Prof. Dr. Arnold Ludwig ile
Söyleşide anlattı Ludwig. The Price of Greatness kitabını yazdığında fark ediyor ki liderlik için hiçbir ölçüt yok. Sporcu kazandığı kupalarla, müzisyen aldığı ödüllerle, bilim adamı yayınladığı makale sayısı ve ödüllerle, vb, başarısı, başarıdaki sıralaması bir şekilde ölçülebiliyor. Ancak liderlikte hiçbir ölçüt, sıralama yok

Ölçüt Konulunca Atamız Birinci Geliyor
Peki, hangi lider en başarılı? Nasıl sıralarız? 17 yıl süren uzun araştırmasında yola önce bir ölçek hazırlayarak çıkıyor. Sonra 1900 ile 2000 yılları arasında yaşamış tüm liderleri listeliyor, yaşamlarını inceleyerek ölçekte puanlıyor. O puanlama sonucunda bir bakıyor ki bu hiç gitmediği ülkenin lideri Atatürk birinci. O kadar tarafsız bir araştırma ve 17 yıl sürmüş bu sonuca ulaşması…
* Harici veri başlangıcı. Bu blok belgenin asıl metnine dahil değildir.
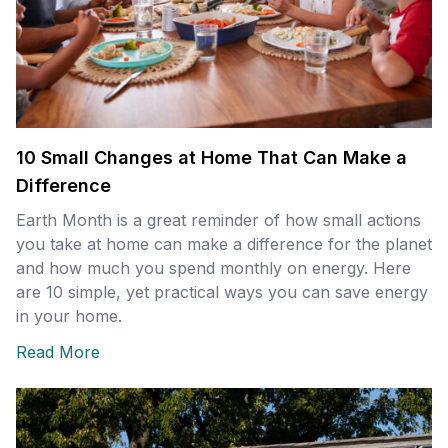
10 Small Changes at Home That Can Make a
Difference
Earth Month is a great reminder of how small actions
you take at home can make a difference for the planet
and how much you spend monthly on energy. Here
are 10 simple, yet practical ways you can save energy
in your home.
Read More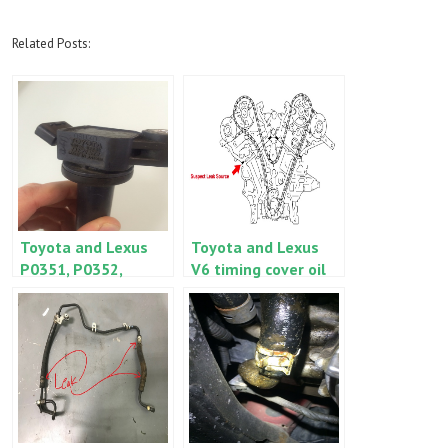
Related Posts:
Toyota and Lexus
Toyota and Lexus
P0351, P0352,
V6 timing cover oil
P0353, P0354,
leak – ES350, RX350,
P0355 or P0356
Camry, Sienna,
Highlander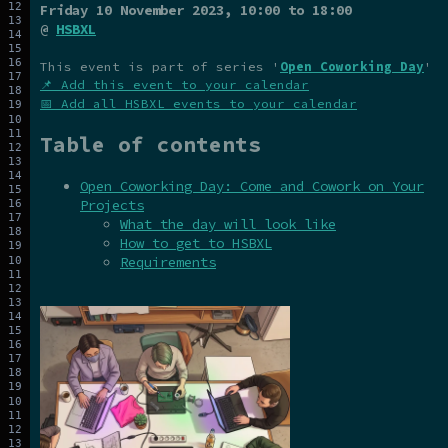
Friday 10 November 2023
, 10:00 to 18:00
@
HSBXL
This event is part of series '
Open Coworking Day
'
📌 Add this event to your calendar
📅 Add all HSBXL events to your calendar
Table of contents
Open Coworking Day: Come and Cowork on Your
Projects
What the day will look like
How to get to HSBXL
Requirements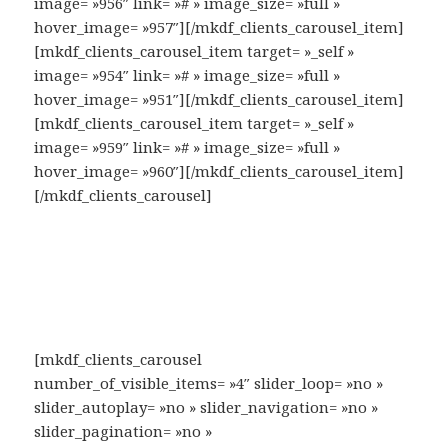
image= »956″ link= »# » image_size= »full »
hover_image= »957″][/mkdf_clients_carousel_item]
[mkdf_clients_carousel_item target= »_self »
image= »954″ link= »# » image_size= »full »
hover_image= »951″][/mkdf_clients_carousel_item]
[mkdf_clients_carousel_item target= »_self »
image= »959″ link= »# » image_size= »full »
hover_image= »960″][/mkdf_clients_carousel_item]
[/mkdf_clients_carousel]
[mkdf_clients_carousel
number_of_visible_items= »4″ slider_loop= »no »
slider_autoplay= »no » slider_navigation= »no »
slider_pagination= »no »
Aynı ölçeği bana da verdi. Ben de puanladım. Gerçekten benim tarafsız puanlamamda da Atamız birinci çıktı. Ludwig bu araştırmayı kitaplaştırıyor ve kitabın adı King of the Mountain-Nature of Leadership. (Dağın Kralı-Liderliğin Doğası) Kitap liderliği ve liderleri inceleyen bir kitap, Tek başına Atamız veya başka bir lider hakkında bir biyografi değil. Ancak ölçütte Atamız birinci çıkıyor. Mao ikinci…

Bu söyleşilerimde bir takım siyasetin oyuncağı olmuş akademisyen ve yazarlar hariç tüm akademisyenler ve yazarlar Atamızın eşsiz liderliği konusunda ona olan hayranlıklarını dile getirdiler. Önünde saygıyla eğildiler.

Biz de tüm ülke olarak bir 10 Kasım’da daha Atamızı anarken
O’nun ölümsüz liderliği karşısında saygıyla eğiliyoruz.